Issues & Insights Vol. 19, WP11: Evolving DPRK Nuclear Doctrine
October 1, 2019
This paper investigates how an emerging nuclear weapon state—the Democratic People’s Republic of Korea (DPRK)—establishes and develops its nuclear doctrine upon completion of its nuclear arsenal. Since DPRK’s first nuclear crisis in the early 1990s and its first nuclear test in 2006, the nuclear nonproliferation community has focused on how to dismantle DPRK’s nuclear weapons program. Only recently have scholars focused on managing to live with a nuclear North Korea, shifting attention from nonproliferation to defense and deterrence. However, little scholarship has been produced vis-à-vis DPRK’s nuclear doctrine due to the lack of information and concern over recognizing DPRK as a nuclear weapon state. Understanding DPRK’s nuclear doctrine offers insights to developing an appropriate deterrence and defense strategy, as well as ways to revise strategies to dismantle its nuclear weapons program. Discerning DPRK’s nuclear doctrine not only contributes to the understanding of current security challenges on the Korean Peninsula, but more importantly offers an opportunity to expand scholarship on nuclear strategy.

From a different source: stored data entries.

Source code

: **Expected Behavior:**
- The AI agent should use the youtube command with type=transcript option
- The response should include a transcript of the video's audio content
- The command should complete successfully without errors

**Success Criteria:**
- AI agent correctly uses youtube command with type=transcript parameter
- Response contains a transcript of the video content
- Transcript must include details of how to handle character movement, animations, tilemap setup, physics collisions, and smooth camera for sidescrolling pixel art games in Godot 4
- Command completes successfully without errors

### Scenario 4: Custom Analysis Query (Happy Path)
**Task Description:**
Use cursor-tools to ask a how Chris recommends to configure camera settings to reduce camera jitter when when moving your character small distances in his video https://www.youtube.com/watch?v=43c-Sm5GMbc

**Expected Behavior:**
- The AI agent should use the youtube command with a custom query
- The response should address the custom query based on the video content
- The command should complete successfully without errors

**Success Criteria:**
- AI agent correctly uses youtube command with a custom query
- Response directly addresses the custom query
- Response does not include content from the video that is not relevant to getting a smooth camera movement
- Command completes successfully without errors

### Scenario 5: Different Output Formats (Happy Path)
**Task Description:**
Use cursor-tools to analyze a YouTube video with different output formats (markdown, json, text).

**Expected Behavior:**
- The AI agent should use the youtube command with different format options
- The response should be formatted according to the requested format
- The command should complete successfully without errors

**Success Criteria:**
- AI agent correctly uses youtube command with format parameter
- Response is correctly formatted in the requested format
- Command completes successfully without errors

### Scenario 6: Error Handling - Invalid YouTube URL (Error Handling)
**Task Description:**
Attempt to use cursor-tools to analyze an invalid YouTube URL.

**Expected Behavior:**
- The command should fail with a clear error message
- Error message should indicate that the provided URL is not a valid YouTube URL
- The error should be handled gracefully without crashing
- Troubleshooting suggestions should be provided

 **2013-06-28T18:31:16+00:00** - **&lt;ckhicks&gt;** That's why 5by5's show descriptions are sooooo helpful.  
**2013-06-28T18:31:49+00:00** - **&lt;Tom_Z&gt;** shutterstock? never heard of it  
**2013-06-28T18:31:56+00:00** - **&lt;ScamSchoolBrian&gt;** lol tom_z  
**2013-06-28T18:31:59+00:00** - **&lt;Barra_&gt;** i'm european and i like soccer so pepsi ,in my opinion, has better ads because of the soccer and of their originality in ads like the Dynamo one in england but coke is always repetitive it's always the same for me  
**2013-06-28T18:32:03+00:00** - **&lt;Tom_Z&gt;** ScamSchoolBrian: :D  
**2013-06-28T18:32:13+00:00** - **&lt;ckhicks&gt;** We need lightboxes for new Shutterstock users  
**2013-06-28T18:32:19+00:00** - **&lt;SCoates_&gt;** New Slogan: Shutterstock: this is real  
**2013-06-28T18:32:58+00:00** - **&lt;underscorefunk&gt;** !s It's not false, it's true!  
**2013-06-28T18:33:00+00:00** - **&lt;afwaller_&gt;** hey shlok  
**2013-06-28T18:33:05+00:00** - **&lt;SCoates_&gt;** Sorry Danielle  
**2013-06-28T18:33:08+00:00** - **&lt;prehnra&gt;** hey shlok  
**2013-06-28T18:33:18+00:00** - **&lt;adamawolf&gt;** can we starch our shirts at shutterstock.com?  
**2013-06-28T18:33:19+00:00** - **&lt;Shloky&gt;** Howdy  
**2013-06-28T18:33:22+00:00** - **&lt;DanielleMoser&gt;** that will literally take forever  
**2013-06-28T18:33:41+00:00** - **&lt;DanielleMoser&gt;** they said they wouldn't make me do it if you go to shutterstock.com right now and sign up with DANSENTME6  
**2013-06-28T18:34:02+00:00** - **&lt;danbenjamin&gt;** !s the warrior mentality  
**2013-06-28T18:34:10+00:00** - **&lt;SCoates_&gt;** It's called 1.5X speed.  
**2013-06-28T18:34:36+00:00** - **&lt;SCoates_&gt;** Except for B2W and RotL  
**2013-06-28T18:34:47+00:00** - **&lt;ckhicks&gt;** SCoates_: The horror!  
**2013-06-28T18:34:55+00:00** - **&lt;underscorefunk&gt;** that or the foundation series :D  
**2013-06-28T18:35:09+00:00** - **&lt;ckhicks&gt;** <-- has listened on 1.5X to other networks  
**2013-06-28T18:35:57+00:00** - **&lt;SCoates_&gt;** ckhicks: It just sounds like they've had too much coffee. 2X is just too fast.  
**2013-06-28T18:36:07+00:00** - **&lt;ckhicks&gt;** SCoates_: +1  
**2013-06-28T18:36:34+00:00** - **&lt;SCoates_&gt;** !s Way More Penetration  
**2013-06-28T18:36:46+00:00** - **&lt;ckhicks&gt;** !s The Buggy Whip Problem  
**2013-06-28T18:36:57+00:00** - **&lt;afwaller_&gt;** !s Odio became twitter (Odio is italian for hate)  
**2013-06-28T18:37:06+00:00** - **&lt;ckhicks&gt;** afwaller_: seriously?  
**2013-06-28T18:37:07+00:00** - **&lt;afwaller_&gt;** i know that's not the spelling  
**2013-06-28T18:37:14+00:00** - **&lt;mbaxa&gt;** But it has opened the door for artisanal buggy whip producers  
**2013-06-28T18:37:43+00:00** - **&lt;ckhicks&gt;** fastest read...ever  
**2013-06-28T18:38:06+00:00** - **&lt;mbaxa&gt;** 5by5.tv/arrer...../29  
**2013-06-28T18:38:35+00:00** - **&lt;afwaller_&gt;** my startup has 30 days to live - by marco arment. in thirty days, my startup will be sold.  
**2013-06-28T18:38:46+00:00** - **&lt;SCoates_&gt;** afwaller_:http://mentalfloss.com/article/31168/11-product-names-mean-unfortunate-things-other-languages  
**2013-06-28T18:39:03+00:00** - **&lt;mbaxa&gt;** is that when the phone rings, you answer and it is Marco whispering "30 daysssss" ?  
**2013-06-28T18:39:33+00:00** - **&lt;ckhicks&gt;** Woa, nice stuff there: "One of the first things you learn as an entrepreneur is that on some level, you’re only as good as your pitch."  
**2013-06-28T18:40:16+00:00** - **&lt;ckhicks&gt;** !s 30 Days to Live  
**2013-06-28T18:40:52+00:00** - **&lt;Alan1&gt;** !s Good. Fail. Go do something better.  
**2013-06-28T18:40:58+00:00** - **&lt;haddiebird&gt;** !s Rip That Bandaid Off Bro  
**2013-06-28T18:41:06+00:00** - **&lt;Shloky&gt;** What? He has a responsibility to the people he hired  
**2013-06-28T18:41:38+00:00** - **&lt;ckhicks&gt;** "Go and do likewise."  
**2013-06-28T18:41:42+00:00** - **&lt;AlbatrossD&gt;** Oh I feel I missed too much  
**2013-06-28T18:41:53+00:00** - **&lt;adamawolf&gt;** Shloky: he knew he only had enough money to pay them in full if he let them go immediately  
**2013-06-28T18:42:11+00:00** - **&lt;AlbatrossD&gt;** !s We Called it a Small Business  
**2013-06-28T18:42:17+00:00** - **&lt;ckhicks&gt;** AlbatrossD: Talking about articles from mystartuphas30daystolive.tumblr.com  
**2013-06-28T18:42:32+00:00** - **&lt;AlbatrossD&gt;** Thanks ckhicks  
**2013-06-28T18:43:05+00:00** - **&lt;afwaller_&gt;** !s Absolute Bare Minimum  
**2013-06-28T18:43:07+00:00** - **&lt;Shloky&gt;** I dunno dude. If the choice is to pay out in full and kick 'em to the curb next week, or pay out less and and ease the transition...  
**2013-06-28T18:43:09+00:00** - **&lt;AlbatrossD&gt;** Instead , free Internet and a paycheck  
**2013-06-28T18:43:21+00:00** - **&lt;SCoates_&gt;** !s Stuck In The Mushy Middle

This paper attempts to systematically answer a question that has often been raised by the national security establishment: what is DPRK’s nuclear doctrine? The key findings offer both theoretical and policy implications. First, the findings suggest that DPRK’s nuclear posture has evolved over time towards a more aggressive posture, despite popular misperception that the role of nuclear weapons in DPRK is purely for deterrence. The evolution of its doctrine towards preemptive strike indicates that premature redeployment of US tactical nuclear weapons into the Korean theater, an increasingly popular argument in Seoul, would only exacerbate DPRK’s aggressive posture with marginal benefit on extended deterrence.
Second, DPRK has adopted a posture that is common among weaker nuclear weapon states, as France and Pakistan did to counter stronger adversaries. Existing theories on brinkmanship and resolve offer a logic as to why DPRK’s nuclear posture is similar to other weaker nuclear weapon states. Third, DPRK’s nuclear doctrine poses a fundamental question to existing theories of nuclear deterrence: how little is enough to credibly threaten nuclear retaliation in the absence of necessary capabilities? More work can be done to explain DPRK’s seemingly inflated behavior—to credibly threaten nuclear retaliation when such capabilities are incomplete.